In un altro articolo della "rosea":

Campione d'Italia senza vedere il campo. Strano il destino di Mazzola: figlio di Valentino, fratello di Sandro, solo per pochi Ferruccio. Strano, ma anche sfortunato, perché la Lazio del '74 era troppo forte e troppo completa. "Ci fossero state tre sostituzioni a partita, avrebbe giocato e neanche poco — ricorda Felice Pulici —. Si poteva cambiare il portiere e un solo giocatore, ma quella stagione sembravamo fatti tutti di ferro: solo Re Cecconi si infortunò, ed entrò Inselvini. Ferruccio era nella mia stessa parte di spogliatoio, uno che faceva gruppo. In campo era rapido, e anche tecnicamente bravo.
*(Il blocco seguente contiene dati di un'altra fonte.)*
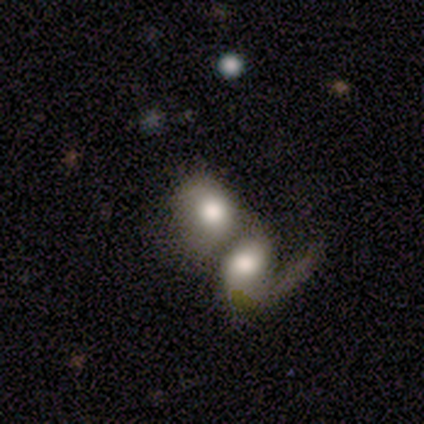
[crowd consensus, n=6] This appears to be a smooth galaxy with no disk features (67%) that is round (50%, tied with in between). Merging: merger (100%).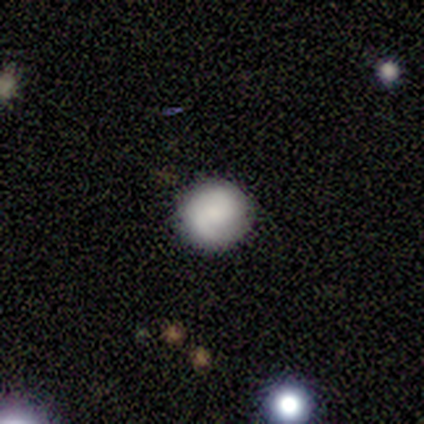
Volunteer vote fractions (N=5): This is clearly a smooth galaxy (100%). How rounded: clearly round (100%). Merging: clearly none (80%).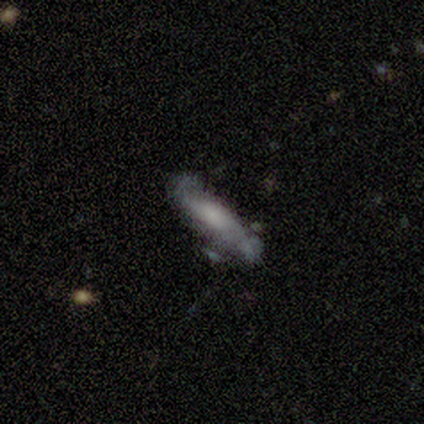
Overall: smooth (60%; featured or disk 40%). How rounded: cigar-shaped (100%). Merging: none (80%).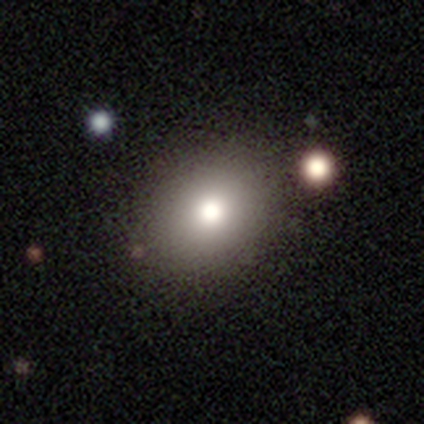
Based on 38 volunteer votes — Smooth or featured: smooth — 87% (star or artifact — 8%)
How rounded: round — 52% (in between — 48%)
Merging: none — 86% (minor disturbance — 11%)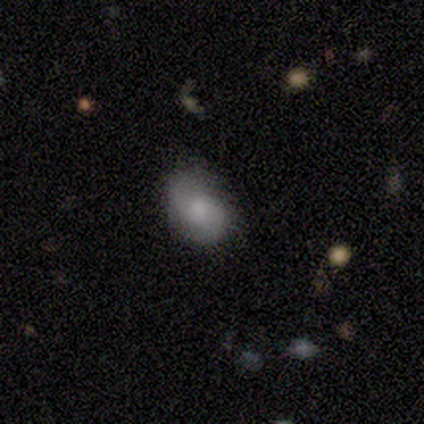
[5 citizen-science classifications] smooth 40% (tied), featured or disk 40% (tied), star or artifact 20%. Down the decision tree: how rounded — in between (100%); merging — none (100%).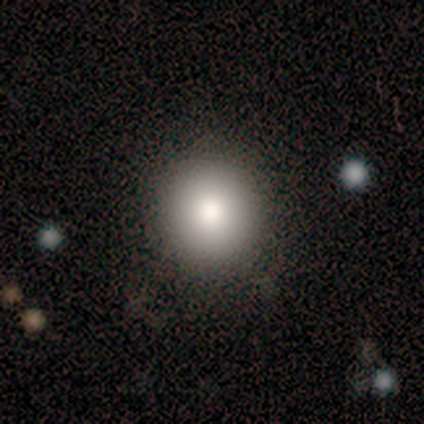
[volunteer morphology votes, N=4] smooth 75%, featured or disk 25%, star or artifact 0%. Down the decision tree: how rounded — round (100%); merging — none (100%).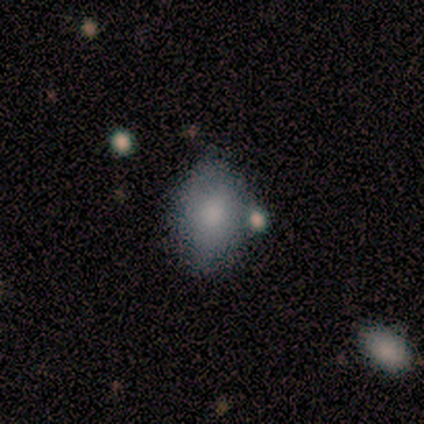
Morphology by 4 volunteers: type=smooth (50%, tied with featured or disk); roundness=in between (100%); merging=minor disturbance (50%, tied with merger).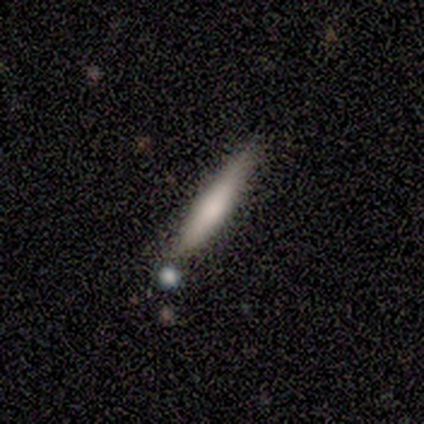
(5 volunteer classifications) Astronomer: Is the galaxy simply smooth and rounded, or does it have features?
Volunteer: featured or disk — 60% (runner-up: smooth, 40%).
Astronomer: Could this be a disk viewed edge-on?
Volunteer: yes — 100%.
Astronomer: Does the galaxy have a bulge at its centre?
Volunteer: boxy — 67%.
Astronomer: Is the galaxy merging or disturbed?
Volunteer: none — 60% (runner-up: major disturbance, 40%).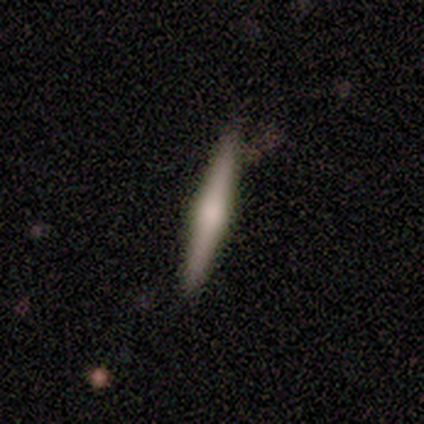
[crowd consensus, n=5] Smooth or featured?
  - smooth: 60% *
  - featured or disk: 40%
  - star or artifact: 0%
How rounded?
  - cigar-shaped: 100% *
  - round: 0%
  - in between: 0%
Merging?
  - none: 100% *
  - minor disturbance: 0%
  - major disturbance: 0%
  - merger: 0%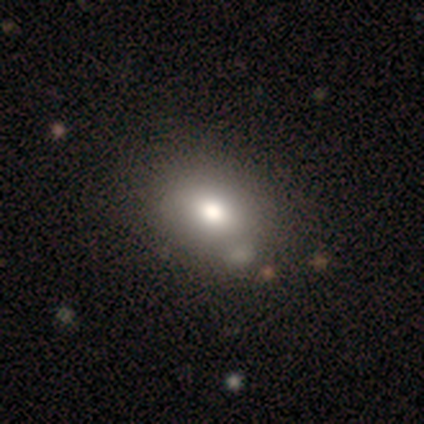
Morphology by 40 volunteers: Overall: smooth (85%). How rounded: in between (68%; round 32%). Merging: none (59%).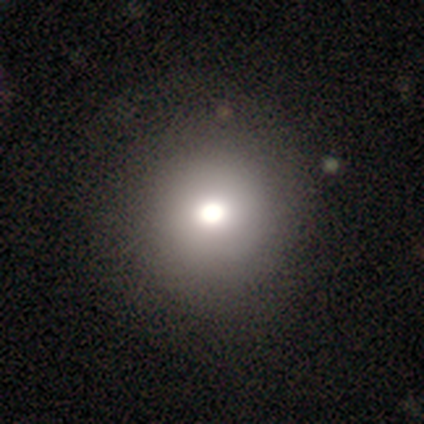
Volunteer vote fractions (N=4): A smooth galaxy with no disk features (50%) that is round (100%). Merging: minor disturbance (67%).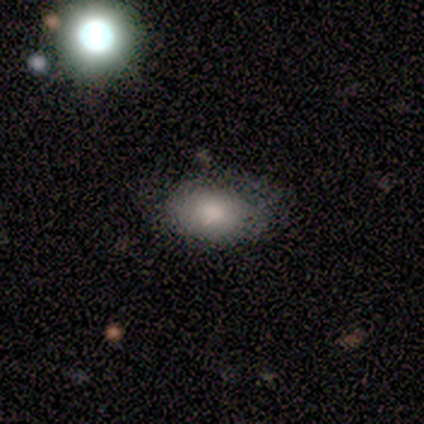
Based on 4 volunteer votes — Overall: smooth (100%). How rounded: in between (100%). Merging: none (75%).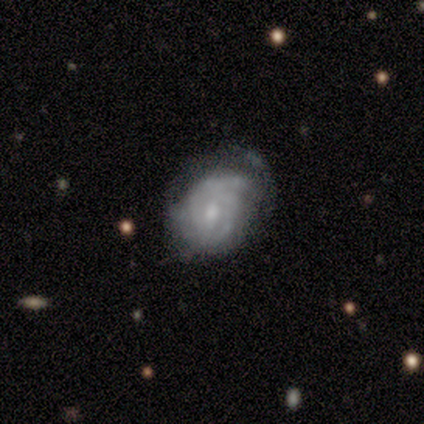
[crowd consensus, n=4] A featured or disk galaxy (100%) with a weak bar (75%), tight (50%, tied with medium) spiral arms (100%) and a small central bulge (75%). Merging: none (100%).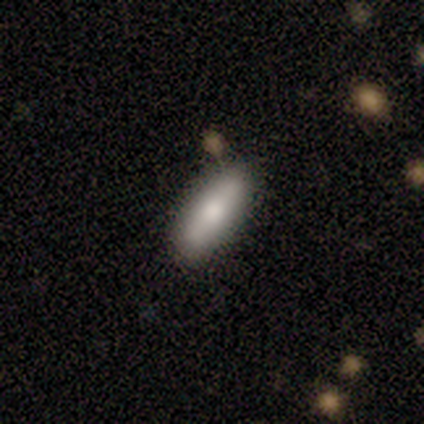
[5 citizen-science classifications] A smooth galaxy with no disk features (100%) that is in between round and cigar-shaped (100%).

Vote fractions:
- Smooth or featured? smooth: 100% / featured or disk: 0% / star or artifact: 0%
- How rounded? in between: 100% / round: 0% / cigar-shaped: 0%
- Merging? none: 100% / minor disturbance: 0% / major disturbance: 0% / merger: 0%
Come il fratello, ma alto la metà". Fin qui il Mazzola calciatore: poi c'è il Mazzola pentito, quello delle accuse di doping a Helenio Herrera, ma anche all'Inter, alla Fiorentina, alla Roma e alla Lazio, dove raccontò di aver fatto uso di Villescon per migliorare le prestazioni. "Se ha fatto nomi e cognomi, ha avuto coraggio e questa cosa va apprezzata — dice Pulici —. Se si arriva a queste accuse, un fondo di verità c'è. Tante volte, però, pur di evidenziare un momento o una situazione come questa, si va oltre. Partendo da qualcosa di vero, il fatto viene un po' ingigantito. Purtroppo, e non è successo solo a Ferruccio, quando viene a mancare quella popolarità che si ha durante la carriera, si fa di tutto per tornare alla ribalta. In questo senso, tante società commettono l'errore di dimenticare i propri ex giocatori: dandogli anche dei minimi incarichi, permetterebbero loro di rimanere nel giro". Mazzola, dopo aver smesso anche di allenare ne ha avuti alla Borghesiana, al Treviso e in un'associazione per il recupero degli adolescenti disagiati, ma non è bastato.